*Dataset entries*:
::::::

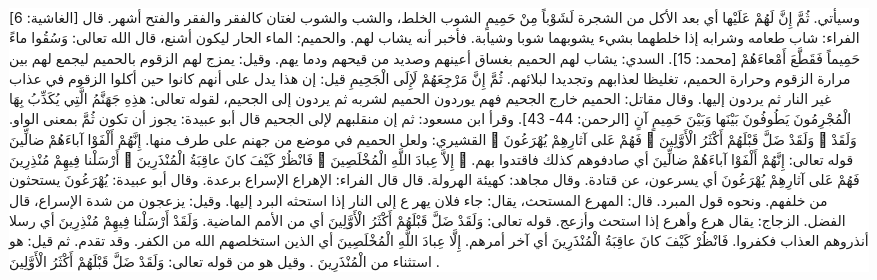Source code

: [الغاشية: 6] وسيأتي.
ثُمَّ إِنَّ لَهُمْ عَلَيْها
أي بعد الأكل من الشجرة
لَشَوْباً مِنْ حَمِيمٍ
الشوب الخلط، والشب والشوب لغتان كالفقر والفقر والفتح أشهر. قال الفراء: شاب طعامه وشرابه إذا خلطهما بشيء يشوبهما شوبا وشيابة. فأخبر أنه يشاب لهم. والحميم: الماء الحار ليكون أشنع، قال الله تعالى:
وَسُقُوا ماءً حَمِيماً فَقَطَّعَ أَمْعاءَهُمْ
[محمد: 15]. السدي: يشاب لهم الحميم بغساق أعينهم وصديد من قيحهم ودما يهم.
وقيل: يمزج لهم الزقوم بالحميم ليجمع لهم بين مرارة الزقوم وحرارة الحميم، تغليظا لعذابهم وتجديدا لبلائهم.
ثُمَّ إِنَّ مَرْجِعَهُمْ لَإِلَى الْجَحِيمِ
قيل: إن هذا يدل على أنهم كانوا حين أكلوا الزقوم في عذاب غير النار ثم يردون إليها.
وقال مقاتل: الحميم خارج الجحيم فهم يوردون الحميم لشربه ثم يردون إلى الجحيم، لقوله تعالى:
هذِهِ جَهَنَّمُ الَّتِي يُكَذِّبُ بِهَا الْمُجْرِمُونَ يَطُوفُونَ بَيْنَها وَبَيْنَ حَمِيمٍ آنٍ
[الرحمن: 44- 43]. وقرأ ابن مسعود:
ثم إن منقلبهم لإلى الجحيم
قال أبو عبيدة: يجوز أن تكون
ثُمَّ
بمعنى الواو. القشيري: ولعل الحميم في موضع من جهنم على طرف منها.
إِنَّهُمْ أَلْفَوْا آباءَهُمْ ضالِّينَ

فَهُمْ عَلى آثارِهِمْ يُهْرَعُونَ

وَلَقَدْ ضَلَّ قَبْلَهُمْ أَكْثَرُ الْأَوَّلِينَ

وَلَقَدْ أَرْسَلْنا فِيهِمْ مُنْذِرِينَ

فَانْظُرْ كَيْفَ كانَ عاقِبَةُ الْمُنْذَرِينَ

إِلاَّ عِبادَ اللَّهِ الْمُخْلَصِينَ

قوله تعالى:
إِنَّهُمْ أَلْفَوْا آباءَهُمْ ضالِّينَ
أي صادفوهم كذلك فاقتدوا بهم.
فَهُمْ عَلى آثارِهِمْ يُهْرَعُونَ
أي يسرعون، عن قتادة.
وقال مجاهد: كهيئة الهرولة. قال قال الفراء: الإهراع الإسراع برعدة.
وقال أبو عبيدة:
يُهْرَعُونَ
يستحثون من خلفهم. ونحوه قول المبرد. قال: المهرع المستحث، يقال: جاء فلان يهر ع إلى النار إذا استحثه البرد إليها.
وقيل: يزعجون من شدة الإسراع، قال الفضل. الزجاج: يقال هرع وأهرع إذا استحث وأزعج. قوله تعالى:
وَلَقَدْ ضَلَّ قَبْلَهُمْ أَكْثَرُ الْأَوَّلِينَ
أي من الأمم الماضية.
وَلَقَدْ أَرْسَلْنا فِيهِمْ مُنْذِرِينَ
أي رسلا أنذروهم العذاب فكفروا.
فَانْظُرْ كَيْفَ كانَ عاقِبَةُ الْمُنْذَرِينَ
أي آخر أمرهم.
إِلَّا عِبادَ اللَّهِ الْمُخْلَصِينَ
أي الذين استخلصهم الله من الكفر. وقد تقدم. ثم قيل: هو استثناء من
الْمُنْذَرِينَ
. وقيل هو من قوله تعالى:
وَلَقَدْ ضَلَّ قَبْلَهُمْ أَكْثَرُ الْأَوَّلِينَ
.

::::::

*Work order*: Repeat each record exactly as shown above, dropping all images.

*Worked solution*:
Source code

: [الغاشية: 6] وسيأتي.
ثُمَّ إِنَّ لَهُمْ عَلَيْها
أي بعد الأكل من الشجرة
لَشَوْباً مِنْ حَمِيمٍ
الشوب الخلط، والشب والشوب لغتان كالفقر والفقر والفتح أشهر. قال الفراء: شاب طعامه وشرابه إذا خلطهما بشيء يشوبهما شوبا وشيابة. فأخبر أنه يشاب لهم. والحميم: الماء الحار ليكون أشنع، قال الله تعالى:
وَسُقُوا ماءً حَمِيماً فَقَطَّعَ أَمْعاءَهُمْ
[محمد: 15]. السدي: يشاب لهم الحميم بغساق أعينهم وصديد من قيحهم ودما يهم.
وقيل: يمزج لهم الزقوم بالحميم ليجمع لهم بين مرارة الزقوم وحرارة الحميم، تغليظا لعذابهم وتجديدا لبلائهم.
ثُمَّ إِنَّ مَرْجِعَهُمْ لَإِلَى الْجَحِيمِ
قيل: إن هذا يدل على أنهم كانوا حين أكلوا الزقوم في عذاب غير النار ثم يردون إليها.
وقال مقاتل: الحميم خارج الجحيم فهم يوردون الحميم لشربه ثم يردون إلى الجحيم، لقوله تعالى:
هذِهِ جَهَنَّمُ الَّتِي يُكَذِّبُ بِهَا الْمُجْرِمُونَ يَطُوفُونَ بَيْنَها وَبَيْنَ حَمِيمٍ آنٍ
[الرحمن: 44- 43]. وقرأ ابن مسعود:
ثم إن منقلبهم لإلى الجحيم
قال أبو عبيدة: يجوز أن تكون
ثُمَّ
بمعنى الواو. القشيري: ولعل الحميم في موضع من جهنم على طرف منها.
إِنَّهُمْ أَلْفَوْا آباءَهُمْ ضالِّينَ

فَهُمْ عَلى آثارِهِمْ يُهْرَعُونَ

وَلَقَدْ ضَلَّ قَبْلَهُمْ أَكْثَرُ الْأَوَّلِينَ

وَلَقَدْ أَرْسَلْنا فِيهِمْ مُنْذِرِينَ

فَانْظُرْ كَيْفَ كانَ عاقِبَةُ الْمُنْذَرِينَ

إِلاَّ عِبادَ اللَّهِ الْمُخْلَصِينَ

قوله تعالى:
إِنَّهُمْ أَلْفَوْا آباءَهُمْ ضالِّينَ
أي صادفوهم كذلك فاقتدوا بهم.
فَهُمْ عَلى آثارِهِمْ يُهْرَعُونَ
أي يسرعون، عن قتادة.
وقال مجاهد: كهيئة الهرولة. قال قال الفراء: الإهراع الإسراع برعدة.
وقال أبو عبيدة:
يُهْرَعُونَ
يستحثون من خلفهم. ونحوه قول المبرد. قال: المهرع المستحث، يقال: جاء فلان يهر ع إلى النار إذا استحثه البرد إليها.
وقيل: يزعجون من شدة الإسراع، قال الفضل. الزجاج: يقال هرع وأهرع إذا استحث وأزعج. قوله تعالى:
وَلَقَدْ ضَلَّ قَبْلَهُمْ أَكْثَرُ الْأَوَّلِينَ
أي من الأمم الماضية.
وَلَقَدْ أَرْسَلْنا فِيهِمْ مُنْذِرِينَ
أي رسلا أنذروهم العذاب فكفروا.
فَانْظُرْ كَيْفَ كانَ عاقِبَةُ الْمُنْذَرِينَ
أي آخر أمرهم.
إِلَّا عِبادَ اللَّهِ الْمُخْلَصِينَ
أي الذين استخلصهم الله من الكفر. وقد تقدم. ثم قيل: هو استثناء من
الْمُنْذَرِينَ
. وقيل هو من قوله تعالى:
وَلَقَدْ ضَلَّ قَبْلَهُمْ أَكْثَرُ الْأَوَّلِينَ
.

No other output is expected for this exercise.